Instrumentation: string quartet

This piece is made of circles. It’s always promising when you hit upon an idea that can be described so succinctly.


My first piano teacher, John Hursey, gave me a copy of a very mysterious piece of music that fits on to a single side of paper. Titled Resonances, though research seems to show no documented record of it being published under this title, it features some wonderful atonal harmony that I later learned was the product of composer Josef Hauer’s personal and rival-to-Schoenberg’s dodecaphonic compositional method.


Partly because Hauer has an air of underdog-ness about him, partly because he has been relegated to footnote in twentieth century musical history and I sensed that uncovering something ‘forgotten’ would be good for my degree marks, and partly because the ‘circular’ nature of his techniques served the aims of an idea I had, I latched on to him and tried to gain a hasty working familiarity with his methods.

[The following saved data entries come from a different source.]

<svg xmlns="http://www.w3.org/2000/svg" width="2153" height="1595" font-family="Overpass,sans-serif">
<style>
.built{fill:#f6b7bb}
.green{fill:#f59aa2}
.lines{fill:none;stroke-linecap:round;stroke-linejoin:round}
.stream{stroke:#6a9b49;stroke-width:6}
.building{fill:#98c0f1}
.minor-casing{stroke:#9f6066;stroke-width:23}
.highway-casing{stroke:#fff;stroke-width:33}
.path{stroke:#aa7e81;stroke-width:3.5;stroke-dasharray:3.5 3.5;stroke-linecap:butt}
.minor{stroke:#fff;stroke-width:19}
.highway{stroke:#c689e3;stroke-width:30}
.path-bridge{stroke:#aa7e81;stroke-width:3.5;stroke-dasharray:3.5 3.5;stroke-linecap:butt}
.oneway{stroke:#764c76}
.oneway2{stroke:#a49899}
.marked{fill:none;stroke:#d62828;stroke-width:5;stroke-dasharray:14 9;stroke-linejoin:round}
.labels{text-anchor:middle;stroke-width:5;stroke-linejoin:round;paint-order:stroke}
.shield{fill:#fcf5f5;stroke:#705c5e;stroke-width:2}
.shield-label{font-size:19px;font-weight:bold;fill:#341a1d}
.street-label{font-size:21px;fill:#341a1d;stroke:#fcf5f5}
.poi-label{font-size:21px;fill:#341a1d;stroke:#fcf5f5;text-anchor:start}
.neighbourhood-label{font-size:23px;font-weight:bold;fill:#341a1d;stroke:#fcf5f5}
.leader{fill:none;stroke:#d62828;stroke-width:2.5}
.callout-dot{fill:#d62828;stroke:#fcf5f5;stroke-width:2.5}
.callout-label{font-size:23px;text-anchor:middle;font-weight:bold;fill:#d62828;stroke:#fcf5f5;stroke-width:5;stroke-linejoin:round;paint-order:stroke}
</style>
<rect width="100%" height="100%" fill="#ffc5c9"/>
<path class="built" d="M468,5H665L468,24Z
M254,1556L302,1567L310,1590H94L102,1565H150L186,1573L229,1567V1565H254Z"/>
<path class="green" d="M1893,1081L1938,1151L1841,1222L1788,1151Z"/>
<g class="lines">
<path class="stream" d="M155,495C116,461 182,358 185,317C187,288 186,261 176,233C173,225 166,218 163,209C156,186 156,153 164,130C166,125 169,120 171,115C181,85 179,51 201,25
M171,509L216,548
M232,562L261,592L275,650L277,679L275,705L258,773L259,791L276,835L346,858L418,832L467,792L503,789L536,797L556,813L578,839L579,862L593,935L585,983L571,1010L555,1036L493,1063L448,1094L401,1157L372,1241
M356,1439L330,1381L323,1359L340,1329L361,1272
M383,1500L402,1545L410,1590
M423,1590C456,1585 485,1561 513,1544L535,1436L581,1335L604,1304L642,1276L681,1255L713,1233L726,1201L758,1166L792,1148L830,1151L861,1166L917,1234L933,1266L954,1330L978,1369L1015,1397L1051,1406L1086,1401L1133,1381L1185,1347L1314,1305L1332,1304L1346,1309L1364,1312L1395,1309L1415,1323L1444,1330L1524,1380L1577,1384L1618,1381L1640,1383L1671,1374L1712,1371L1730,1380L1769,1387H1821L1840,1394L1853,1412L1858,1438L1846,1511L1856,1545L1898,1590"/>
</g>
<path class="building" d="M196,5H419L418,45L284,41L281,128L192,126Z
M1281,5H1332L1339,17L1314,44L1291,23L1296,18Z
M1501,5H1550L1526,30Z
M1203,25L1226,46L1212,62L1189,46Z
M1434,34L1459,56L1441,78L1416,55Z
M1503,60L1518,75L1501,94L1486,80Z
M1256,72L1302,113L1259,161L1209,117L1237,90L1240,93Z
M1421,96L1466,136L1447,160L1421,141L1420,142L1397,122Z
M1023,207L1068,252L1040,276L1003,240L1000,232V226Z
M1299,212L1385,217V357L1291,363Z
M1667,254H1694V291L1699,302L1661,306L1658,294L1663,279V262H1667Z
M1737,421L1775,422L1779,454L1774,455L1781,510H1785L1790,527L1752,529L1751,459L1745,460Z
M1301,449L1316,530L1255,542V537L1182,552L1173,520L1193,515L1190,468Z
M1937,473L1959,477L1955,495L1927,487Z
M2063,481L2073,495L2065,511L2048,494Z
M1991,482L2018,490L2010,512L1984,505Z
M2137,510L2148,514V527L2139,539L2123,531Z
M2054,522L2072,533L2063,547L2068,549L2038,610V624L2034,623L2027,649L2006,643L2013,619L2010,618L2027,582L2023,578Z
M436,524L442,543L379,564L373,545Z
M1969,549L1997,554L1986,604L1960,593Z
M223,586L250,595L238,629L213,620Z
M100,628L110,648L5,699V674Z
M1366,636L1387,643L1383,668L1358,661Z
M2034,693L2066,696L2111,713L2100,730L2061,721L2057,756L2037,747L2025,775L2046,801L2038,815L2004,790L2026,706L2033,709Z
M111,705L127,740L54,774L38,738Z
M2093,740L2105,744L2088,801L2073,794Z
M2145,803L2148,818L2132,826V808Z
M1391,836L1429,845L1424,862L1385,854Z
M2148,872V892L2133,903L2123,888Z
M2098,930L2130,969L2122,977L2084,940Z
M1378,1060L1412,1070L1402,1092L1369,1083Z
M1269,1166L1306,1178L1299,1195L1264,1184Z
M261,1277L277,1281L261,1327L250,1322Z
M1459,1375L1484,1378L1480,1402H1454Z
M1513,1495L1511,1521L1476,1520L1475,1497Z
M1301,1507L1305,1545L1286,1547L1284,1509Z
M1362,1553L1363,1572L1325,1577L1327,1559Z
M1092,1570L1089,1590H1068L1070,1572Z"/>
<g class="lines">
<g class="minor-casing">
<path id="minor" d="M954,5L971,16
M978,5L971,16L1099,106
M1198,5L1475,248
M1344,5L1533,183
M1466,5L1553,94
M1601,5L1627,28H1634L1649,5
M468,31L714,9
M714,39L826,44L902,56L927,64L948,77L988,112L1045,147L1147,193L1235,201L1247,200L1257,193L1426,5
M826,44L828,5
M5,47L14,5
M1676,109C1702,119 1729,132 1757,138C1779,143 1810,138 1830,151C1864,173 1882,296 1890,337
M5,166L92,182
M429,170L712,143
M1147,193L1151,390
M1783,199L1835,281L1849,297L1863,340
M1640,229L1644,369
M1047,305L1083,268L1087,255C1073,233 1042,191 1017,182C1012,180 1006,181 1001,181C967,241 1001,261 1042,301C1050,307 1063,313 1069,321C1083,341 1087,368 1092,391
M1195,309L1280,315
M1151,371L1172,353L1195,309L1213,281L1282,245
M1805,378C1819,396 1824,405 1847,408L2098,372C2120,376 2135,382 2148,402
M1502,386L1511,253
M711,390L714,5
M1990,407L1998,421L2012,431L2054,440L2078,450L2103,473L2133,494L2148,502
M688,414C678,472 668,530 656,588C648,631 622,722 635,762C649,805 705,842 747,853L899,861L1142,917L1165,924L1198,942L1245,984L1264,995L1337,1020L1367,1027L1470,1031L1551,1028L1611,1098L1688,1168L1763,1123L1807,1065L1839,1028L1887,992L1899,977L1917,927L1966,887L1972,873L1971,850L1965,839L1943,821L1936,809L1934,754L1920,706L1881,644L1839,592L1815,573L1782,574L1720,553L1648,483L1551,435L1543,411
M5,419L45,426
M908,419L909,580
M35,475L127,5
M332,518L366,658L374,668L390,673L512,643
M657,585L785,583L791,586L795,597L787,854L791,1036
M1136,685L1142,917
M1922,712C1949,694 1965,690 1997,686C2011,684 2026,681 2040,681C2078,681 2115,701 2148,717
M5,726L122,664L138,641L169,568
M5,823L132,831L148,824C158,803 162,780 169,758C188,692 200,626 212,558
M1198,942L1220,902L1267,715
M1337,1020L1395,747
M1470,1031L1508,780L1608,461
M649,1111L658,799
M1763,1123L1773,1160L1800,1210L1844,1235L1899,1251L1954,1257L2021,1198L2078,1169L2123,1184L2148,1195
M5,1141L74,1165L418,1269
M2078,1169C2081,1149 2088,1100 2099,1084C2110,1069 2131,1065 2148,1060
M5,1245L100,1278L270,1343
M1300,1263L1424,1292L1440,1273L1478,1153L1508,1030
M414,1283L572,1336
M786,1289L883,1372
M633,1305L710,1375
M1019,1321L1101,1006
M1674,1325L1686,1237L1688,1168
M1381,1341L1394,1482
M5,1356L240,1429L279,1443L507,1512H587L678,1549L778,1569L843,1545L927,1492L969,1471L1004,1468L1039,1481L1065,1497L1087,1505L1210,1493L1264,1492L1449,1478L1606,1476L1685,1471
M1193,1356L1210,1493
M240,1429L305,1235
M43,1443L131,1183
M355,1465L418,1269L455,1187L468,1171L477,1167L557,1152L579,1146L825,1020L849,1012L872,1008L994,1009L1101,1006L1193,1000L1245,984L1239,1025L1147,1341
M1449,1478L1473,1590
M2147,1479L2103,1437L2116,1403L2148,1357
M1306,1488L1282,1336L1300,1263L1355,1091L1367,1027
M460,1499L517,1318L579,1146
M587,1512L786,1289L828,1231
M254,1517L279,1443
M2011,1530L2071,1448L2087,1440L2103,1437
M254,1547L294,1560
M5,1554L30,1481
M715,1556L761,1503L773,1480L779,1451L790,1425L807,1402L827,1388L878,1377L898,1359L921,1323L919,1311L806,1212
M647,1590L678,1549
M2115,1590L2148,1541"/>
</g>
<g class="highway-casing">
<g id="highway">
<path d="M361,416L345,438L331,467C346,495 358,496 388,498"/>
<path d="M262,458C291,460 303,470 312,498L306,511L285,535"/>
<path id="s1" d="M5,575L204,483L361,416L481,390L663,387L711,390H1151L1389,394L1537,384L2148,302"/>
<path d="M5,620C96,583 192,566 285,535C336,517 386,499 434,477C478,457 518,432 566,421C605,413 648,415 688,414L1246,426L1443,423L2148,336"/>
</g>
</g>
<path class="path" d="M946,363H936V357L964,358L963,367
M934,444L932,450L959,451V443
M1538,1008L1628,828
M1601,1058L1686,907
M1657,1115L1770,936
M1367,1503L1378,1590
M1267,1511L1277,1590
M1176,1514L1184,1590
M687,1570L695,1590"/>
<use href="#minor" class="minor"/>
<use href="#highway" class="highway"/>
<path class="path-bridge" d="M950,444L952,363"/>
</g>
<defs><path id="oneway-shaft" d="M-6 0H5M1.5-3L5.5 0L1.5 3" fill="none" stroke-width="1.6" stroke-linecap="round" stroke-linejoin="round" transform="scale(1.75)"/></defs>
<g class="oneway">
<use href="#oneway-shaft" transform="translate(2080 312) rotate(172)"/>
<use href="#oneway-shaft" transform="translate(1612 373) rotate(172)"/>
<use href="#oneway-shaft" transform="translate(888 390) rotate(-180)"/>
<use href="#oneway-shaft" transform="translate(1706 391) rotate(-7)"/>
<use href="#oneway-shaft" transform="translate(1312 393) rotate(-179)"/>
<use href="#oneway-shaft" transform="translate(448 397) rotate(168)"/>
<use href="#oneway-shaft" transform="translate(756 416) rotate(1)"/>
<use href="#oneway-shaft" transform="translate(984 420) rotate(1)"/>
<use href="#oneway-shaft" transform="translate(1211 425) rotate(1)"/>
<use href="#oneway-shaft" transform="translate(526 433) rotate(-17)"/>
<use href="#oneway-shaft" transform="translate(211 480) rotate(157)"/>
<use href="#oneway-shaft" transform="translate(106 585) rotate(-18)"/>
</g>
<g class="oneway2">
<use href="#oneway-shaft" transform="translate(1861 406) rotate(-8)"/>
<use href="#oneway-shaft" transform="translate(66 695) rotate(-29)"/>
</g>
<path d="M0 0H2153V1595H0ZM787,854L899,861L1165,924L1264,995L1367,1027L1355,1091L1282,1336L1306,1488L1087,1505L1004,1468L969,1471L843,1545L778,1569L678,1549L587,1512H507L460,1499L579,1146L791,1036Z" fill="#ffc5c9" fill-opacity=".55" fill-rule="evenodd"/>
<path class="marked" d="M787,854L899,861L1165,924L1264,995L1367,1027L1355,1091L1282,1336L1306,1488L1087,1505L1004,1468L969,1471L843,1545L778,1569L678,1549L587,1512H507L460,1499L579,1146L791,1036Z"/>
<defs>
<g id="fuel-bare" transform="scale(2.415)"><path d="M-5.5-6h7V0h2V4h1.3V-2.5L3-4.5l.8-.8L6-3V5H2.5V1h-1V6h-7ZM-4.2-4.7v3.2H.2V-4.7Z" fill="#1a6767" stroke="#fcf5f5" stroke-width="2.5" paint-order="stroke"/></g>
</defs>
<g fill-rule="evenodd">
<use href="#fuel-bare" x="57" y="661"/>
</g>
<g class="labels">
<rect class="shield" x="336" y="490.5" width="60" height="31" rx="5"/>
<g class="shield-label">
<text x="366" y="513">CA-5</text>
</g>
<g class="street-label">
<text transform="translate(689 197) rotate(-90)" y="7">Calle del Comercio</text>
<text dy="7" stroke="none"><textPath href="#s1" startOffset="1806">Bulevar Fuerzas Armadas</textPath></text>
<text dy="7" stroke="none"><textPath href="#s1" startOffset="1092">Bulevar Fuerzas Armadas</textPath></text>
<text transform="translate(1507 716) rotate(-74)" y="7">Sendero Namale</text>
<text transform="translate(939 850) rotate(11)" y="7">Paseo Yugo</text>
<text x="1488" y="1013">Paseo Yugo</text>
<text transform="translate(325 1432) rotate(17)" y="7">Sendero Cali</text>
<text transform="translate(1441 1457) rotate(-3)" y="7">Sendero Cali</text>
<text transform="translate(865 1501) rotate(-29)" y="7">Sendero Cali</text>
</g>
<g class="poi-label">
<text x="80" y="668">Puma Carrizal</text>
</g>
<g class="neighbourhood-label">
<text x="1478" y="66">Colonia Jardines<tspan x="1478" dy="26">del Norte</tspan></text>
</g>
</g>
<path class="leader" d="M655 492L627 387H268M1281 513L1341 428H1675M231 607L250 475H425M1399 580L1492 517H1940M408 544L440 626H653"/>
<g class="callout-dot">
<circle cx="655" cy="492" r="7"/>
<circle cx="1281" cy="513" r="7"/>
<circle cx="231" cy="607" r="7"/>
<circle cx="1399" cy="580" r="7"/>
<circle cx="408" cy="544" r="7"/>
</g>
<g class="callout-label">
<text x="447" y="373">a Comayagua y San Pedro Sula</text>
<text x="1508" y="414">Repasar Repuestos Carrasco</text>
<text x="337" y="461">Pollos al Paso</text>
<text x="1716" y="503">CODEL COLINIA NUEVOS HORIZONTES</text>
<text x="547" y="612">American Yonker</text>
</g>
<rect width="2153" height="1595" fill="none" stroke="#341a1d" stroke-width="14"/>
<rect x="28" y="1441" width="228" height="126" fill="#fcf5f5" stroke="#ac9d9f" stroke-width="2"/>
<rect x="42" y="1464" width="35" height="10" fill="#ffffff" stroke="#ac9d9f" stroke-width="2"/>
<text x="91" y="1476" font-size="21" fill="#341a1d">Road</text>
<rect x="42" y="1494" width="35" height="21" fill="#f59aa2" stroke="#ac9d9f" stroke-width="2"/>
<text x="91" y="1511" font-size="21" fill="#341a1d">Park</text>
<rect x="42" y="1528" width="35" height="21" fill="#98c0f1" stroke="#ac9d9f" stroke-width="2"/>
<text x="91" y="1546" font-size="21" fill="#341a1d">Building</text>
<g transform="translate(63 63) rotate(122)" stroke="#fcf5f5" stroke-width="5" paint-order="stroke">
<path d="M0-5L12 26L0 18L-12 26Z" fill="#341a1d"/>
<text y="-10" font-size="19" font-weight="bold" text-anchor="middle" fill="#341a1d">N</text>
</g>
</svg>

Both his compositions and his writing have an air of mysticism around them: he was not merely a composer, but ‘the spiritual father and (in spite of many imitators!) still the only master and connoisseur of twelve-note music’; did not ‘compose’, as such, but rather was the architect of zwölftonspiel which offer nothing short of ‘the deepest insight into cosmic order’ (source). These lofty aims yield a suitably mysterious music.

Hauer score_edited_edited.jpg

As many a young Westerner before me, I had a tussle with Buddhism in my late teens and some of the ideas I picked up there found their way into my musical pursuits. I'll avoid attempting to define samsara here for a long list of sensible reasons, but from it I got the idea of thinking of things as ‘circular’. You see where I'm going. The challenge that spawned this piece was to work circles into as many aspects of a composition as possible.
 
Hauer’s compositional method is harmonically circular, we’ve established that. Below is my kontinuum (Hauer's term), which importantly ends where it started and therefore can be repeated (if the process were continued, the D in the final chord would be replaced by C, which would create the starting chord. It’s not very clear as I've re-spelled the F# as Gb).

Kontinuum.PNG

This chord sequence is presented as arpeggios that cascade up and down the full range of the string quartet—you know, like a circle. Transformations are applied that cause the sequence to rise in pitch until the midpoint of the piece, after which they descend to the starting register, and dynamics follow a similar trajectory. These facts, then, make the piece circular on four levels. My intention was to design a score that was visually circular in some way, perhaps with no correct way ‘up’ and no defined starting point once I had composed more sections.


The intention was to continue exploring this compositional method with a view to composing a full-scale string quartet that would have a marked a significant entry in my body of work. I think, however, that I ran into the limitations of Hauer’s methods fairly quickly, so any further work would need to draw inspiration from additional sources. I do think the idea as a whole has potential, though, so I imagine that one day without warning I will hit upon something and will recognise immediately that it is the thing I’ve been missing.